I have the same opportunities and abilities to do anything as everyone else has

but opposite --that doesnt sound right in that sentence.

so why not do the same and improve and promote the health and wellness of other kids?

It just fitted (fit) right in with where I wanted to be years from now

Gaucher;s disease = Gaucher's disease

Very nice essay.
OP kathyvanna 1 / 2  
Nov 17, 2009   #4
Thank you, for catching these mistakes..
if you have an essay, i would be happy to read it and help
OP kathyvanna 1 / 2  
Nov 18, 2009   #5
Can someone help give me more feedback, and help me allocate the word count, there are 1033 words on here, is that too much?
EF_Kevin 8 / 13053  
Nov 19, 2009   #6
PLEASE scrap the first few sentences and start with this awesome line:
I do not yet know the exact cause of my head surgery, but I am determined to find out...

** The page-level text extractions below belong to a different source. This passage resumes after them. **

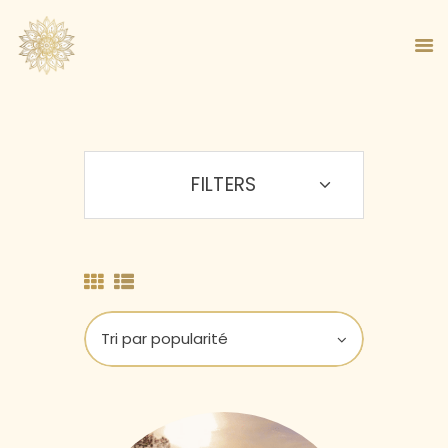
FILTERS
ACCUEIL
À PROPOS
MA MÉTHODE
BOUTIQUE
BLOG
PANIER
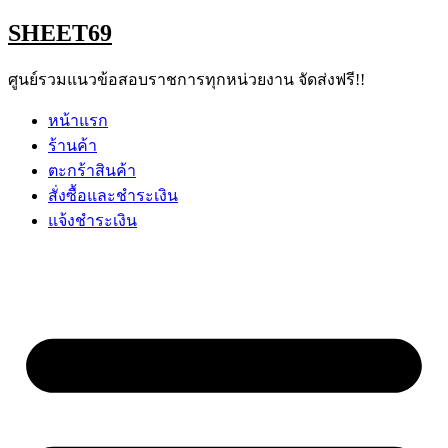
Skip
SHEET69
to
content
ศูนย์รวมแนวข้อสอบราชการทุกหน่วยงาน จัดส่งฟรี!!
หน้าแรก
ร้านค้า
ตะกร้าสินค้า
สั่งซื้อและชำระเงิน
แจ้งชำระเงิน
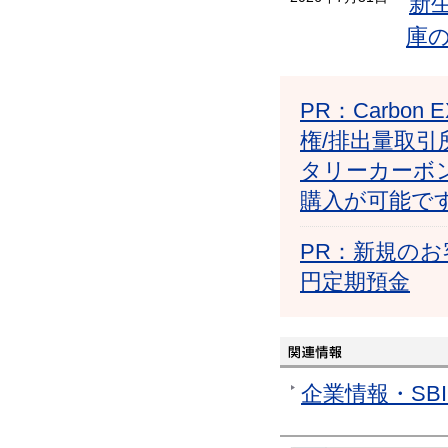
新
庫
PR：Carb
権/排出量取引
タリーカーボ
購入が可能で
PR：新規のお
円定期預金
企業情報・SB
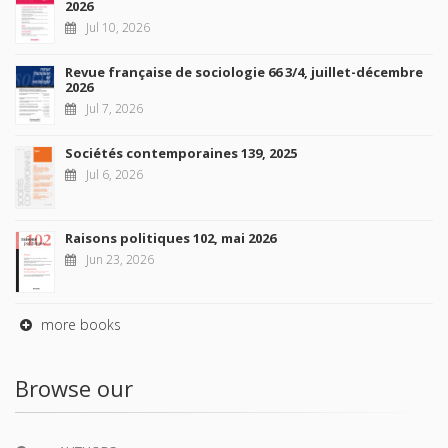
2026
Jul 10, 2026
Revue française de sociologie 66 3/4, juillet-décembre
2026
Jul 7, 2026
Sociétés contemporaines 139, 2025
Jul 6, 2026
Raisons politiques 102, mai 2026
Jun 23, 2026
more books
Browse our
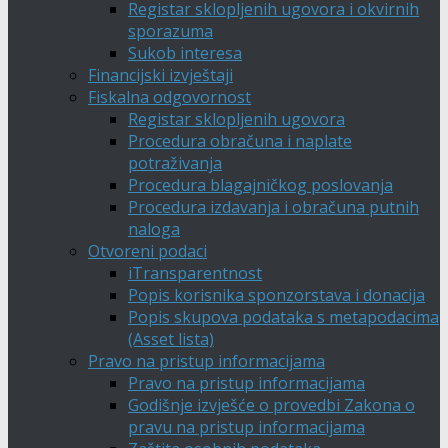
Registar sklopljenih ugovora i okvirnih
sporazuma
Sukob interesa
Financijski izvještaji
Fiskalna odgovornost
Registar sklopljenih ugovora
Procedura obračuna i naplate
potraživanja
Procedura blagajničkog poslovanja
Procedura izdavanja i obračuna putnih
naloga
Otvoreni podaci
iTransparentnost
Popis korisnika sponzorstava i donacija
Popis skupova podataka s metapodacima
(Asset lista)
Pravo na pristup informacijama
Pravo na pristup informacijama
Godišnje izvješće o provedbi Zakona o
pravu na pristup informacijama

I love it when people write sentences that are so intriguing. Intrigue is a funny thing to understand. I think this sentence should be the first in the essay. :-)

Then, get right to the point, and tell about how the doctor had saved your life, and this became a theme or you ----> Directing this to me as a child, A doctor had saved my life, so why not do the same and improve and promote the health and wellness of other kids?

You can cut most of that second paragraph -- and really, you need to spend more time at the end discussing specifically what you want to do as a professional.